In France, the letter writ by the churches of Lyons and Vienne to these of Asia and Phrygia, preserved by Eusebius,3 informs us,

 

“That it was impossible for them to describe the cruelty of their enemies, and the severity of these torments the martyrs suffered, being beaten, hurried from place to place, plundered, stoned, imprisoned, with all expressions of ungovernable fury. Vettius Epagathus, a man full of zeal and piety, seeing his fellow-Christians unjustly dragged before the judgment seat, asked leave of the president that he might plead his brethren’s cause, and openly show that they were not guilty of the least wickedness or impiety. But the court not daring to grant him so reasonable a request, the judge took the advantage to ask, if he was a Christian? which he publicly owning, suffered martyrdom. Blandina, a lady of singular virtue, but of whom the church doubted how she would hold out to make a resolute confession, by reason of the weakness of her sex, and tenderness of her education, yet endured all with such invincible magnanimity, that her tormentors, though they used all kinds of tortures, were forced to give over, and confess themselves overcome; wondering that a body so broken and mangled should yet be able to draw its breath: and declared, that one of these torments was sufficient to take away her life; much more so many and so great!
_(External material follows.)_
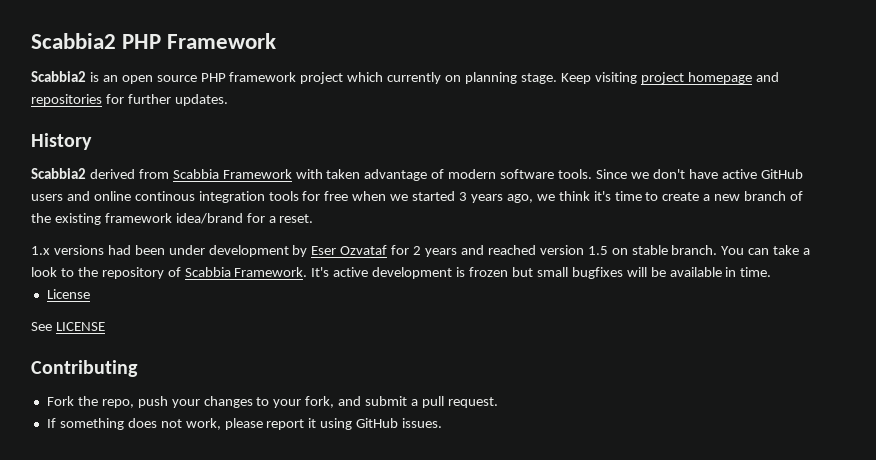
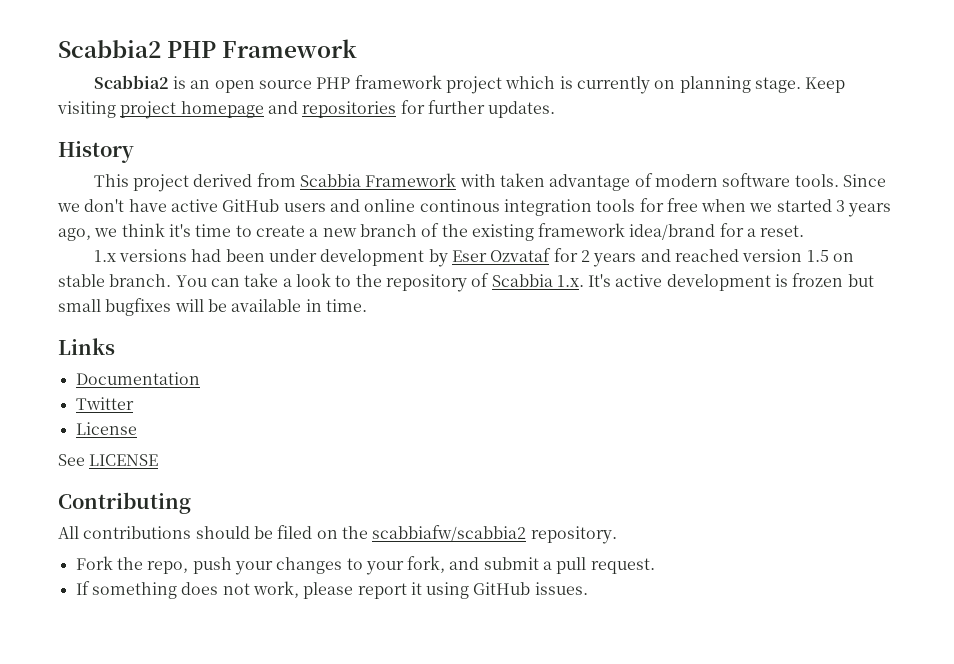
(384, 77) none -> [559,76,573,89] is
[31,168,86,179] Scabbia2 -> [93,174,190,192] This project
[234,267,308,277] Framework. -> [556,275,584,287] 1.x.
(772, 272) none -> [58,338,115,355] [75,372,200,385] [75,397,134,410] // Links // Documentation // Twitter
(138, 368) none -> [58,525,617,544] // All contributions should be filed on the scabbiafw/scabbia2 repository.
But her happy soul gained strength by suffering, and mitigated all the sense of her pain, by repeating these words, I am a Christian. Biblis, though at first she fainted, yet recovered her courage, and expired in the midst of the most acute tortures. Pothinus, of Lyons, an infirm man, above ninety years old, was beaten and stoned to death. Sanctus, a deacon of Vien, together with Maturus, were exposed in the amphitheatre, tormented, and imprisoned several days together, presented to wild beasts, placed in an iron chair red-hot; and, at last, run through with a spear. Attalus, a Roman citizen, was disgracefully led up and down, as in triumph, and then beheaded; as was also Alexander, the physician, a Phrygian, who readily professed himself a Christian; and Ponticus, a youth of fifteen years of age, who, through all methods of cruelty and torment, which might have shaken a more mature age, entered the kingdom of heaven.”

 

These, and some others, the circumstances of whose sufferings are more at large preserved by Eusebius, in the place last cited, cheerfully endured these extremities themselves, and encouraged and strengthened others.

 

 

footnotes:

[1] Julius Capitolinus, p. 152.

[2] Meditations, Book ii. Sect. 3.

[3] Church Hist. Book v. Chap. i.  

Reference

“HISTORICAL COLLECTIONS OF ACCOUNTS OF REVIVAL,” compiled by the Rev. John Gillies, D.D., 1754. Published by The Banner of Truth Trust, 1981. p 14.